Vertumnus- Roman GodDeity
Also known as: Vortumnus and Voltumna
Description
He came to Pomona's walled garden as a harvester, then as a pruner, then as a soldier, a fisherman, an old woman. Each time she turned him away. When he finally showed his own face, young and bright, she let him stay.
Mythology & Lore
From Etruria
Vertumnus was Etruscan before he was Roman. As Voltumna, he was the chief deity of the Etruscan federation, and his temple at Fanum Voltumnae served as the meeting place for the twelve Etruscan cities. When Rome conquered Etruria, his statue was brought south and set up on the Vicus Tuscus, Etruscan Street, near the Forum. His name comes from "vertere," to turn, and his nature was change itself: the turning of seasons, the ripening of fruit, the shift from one form to another.
The Wooing of Pomona
In Ovid's telling, Pomona was a goddess of fruit trees who wanted nothing to do with suitors. She kept to her walled garden, pruning and grafting, and locked the gate against satyrs and field gods. Vertumnus tried every shape he knew. He came as a reaper carrying wheat, as a hay-stacker still damp with labor, as a soldier with a sword, as a fisherman with a rod. She noticed none of them.

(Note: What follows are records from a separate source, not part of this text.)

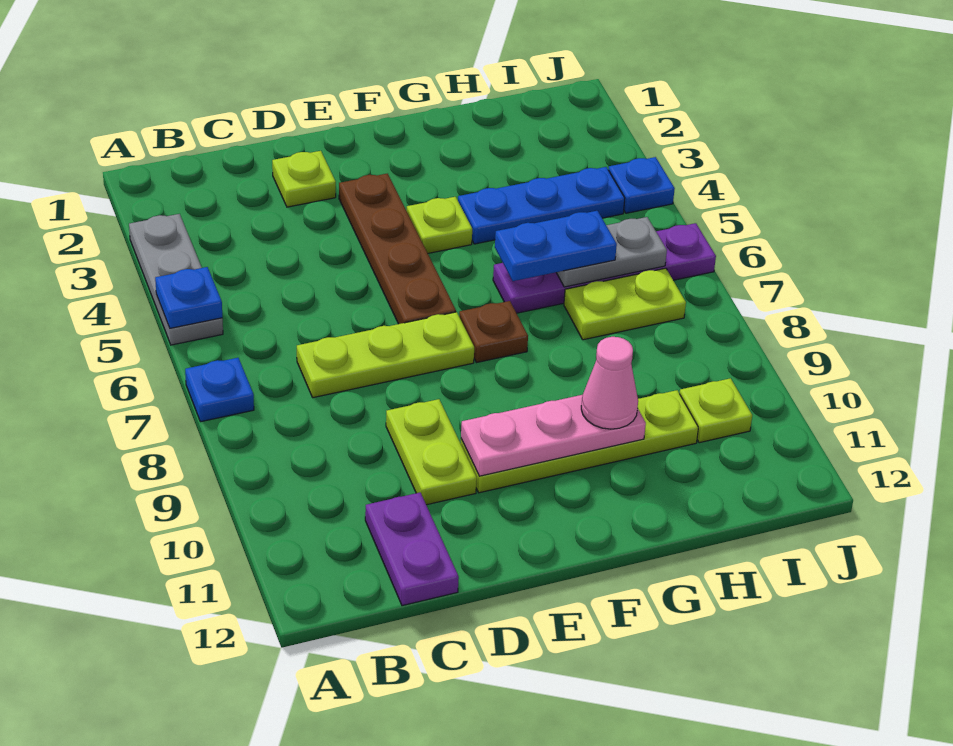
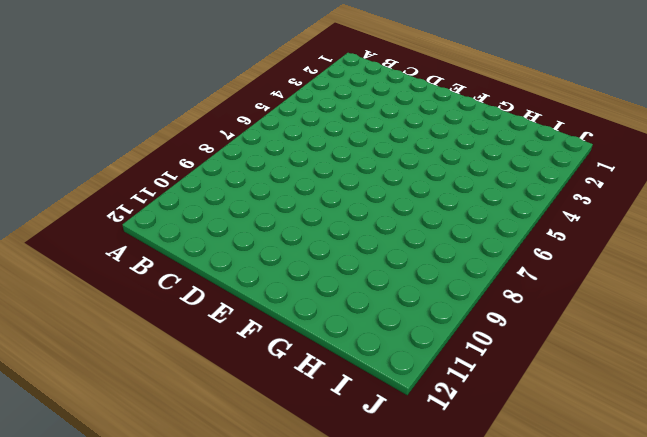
none -> grey plate A3:A5 level 1
none -> blue plate A7 level 1
none -> lime plate C7:E7 level 1

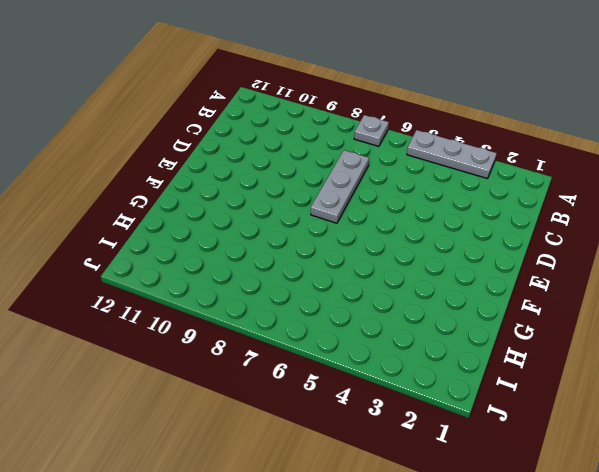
grey plate A7 level 1 -> blue plate A7 level 1
grey plate C7:E7 level 1 -> lime plate C7:E7 level 1
none -> purple plate C11:C12 level 1
none -> lime plate D2 level 1
none -> lime plate D9:D10 level 1

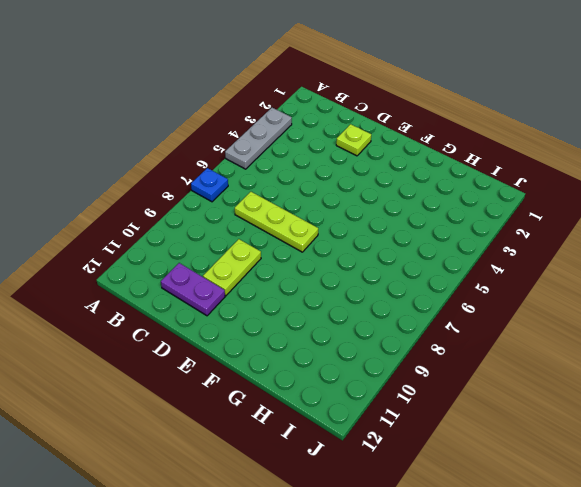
purple plate C11:D11 level 1 -> purple plate C11:C12 level 1
none -> brown plate E3:E6 level 1
none -> lime plate E10:H10 level 1
none -> lime plate F4 level 1

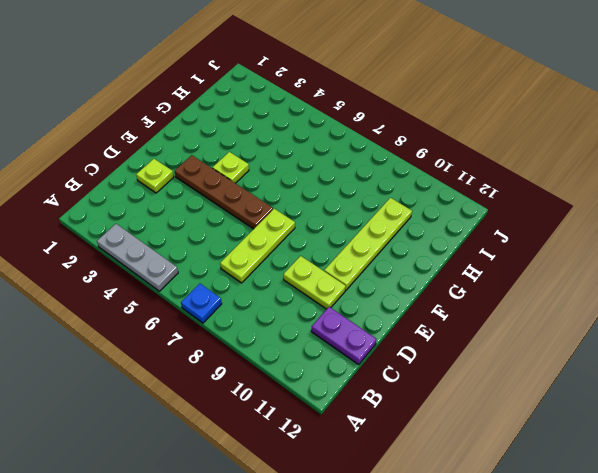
none -> brown plate F7 level 1
none -> blue plate G4:I4 level 1
none -> purple plate G6:J6 level 1

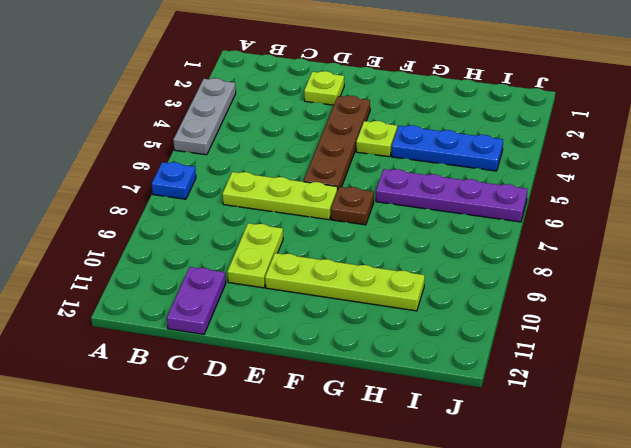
none -> lime plate H7:I7 level 1
none -> lime plate I10 level 1
none -> blue plate J4 level 1

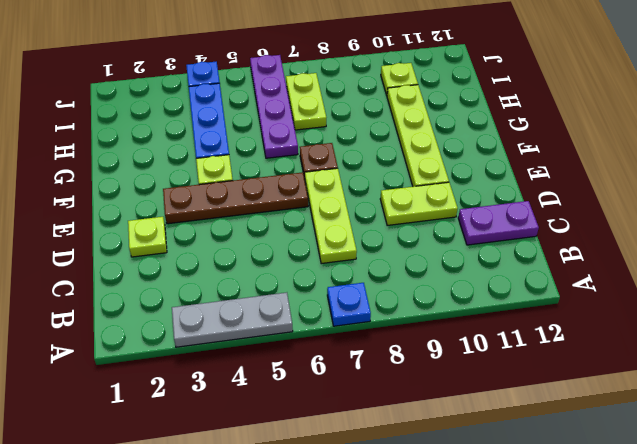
none -> blue plate A5 level 2
none -> pink plate E10:G10 level 2
none -> grey plate H6:I6 level 2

Finally he came as an old woman, stooped and veiled. He entered the garden, praised her fruit, praised her, and kissed her with a warmth that should have given him away. Then, still in the old woman's voice, he told her the story of Iphis and Anaxarete: a young man who loved a girl so cold she would not look at him, who hanged himself at her door. The gods turned Anaxarete to stone where she stood watching the funeral procession. The warning was plain. Vertumnus dropped his disguise and stood before Pomona as he was: young, bright-faced, the god of everything that turns. She did not refuse him.
The Speaking Statue
Propertius wrote an elegy in the statue's own voice. Standing on the Vicus Tuscus, the stone Vertumnus introduced himself to passersby, boasted of his Etruscan blood, and claimed he could become anything: a girl in a Coan gown, a reaper, a soldier, a grape-picker, a horseman. The statue changed its garments with the seasons. In summer it wore a wreath of grain. In autumn it was dressed with grapes. The god of turning dressed the part all year.
His festival, the Vertumnalia, fell on August 13, when summer was giving way to autumn and the orchards were heavy with fruit not yet ripe.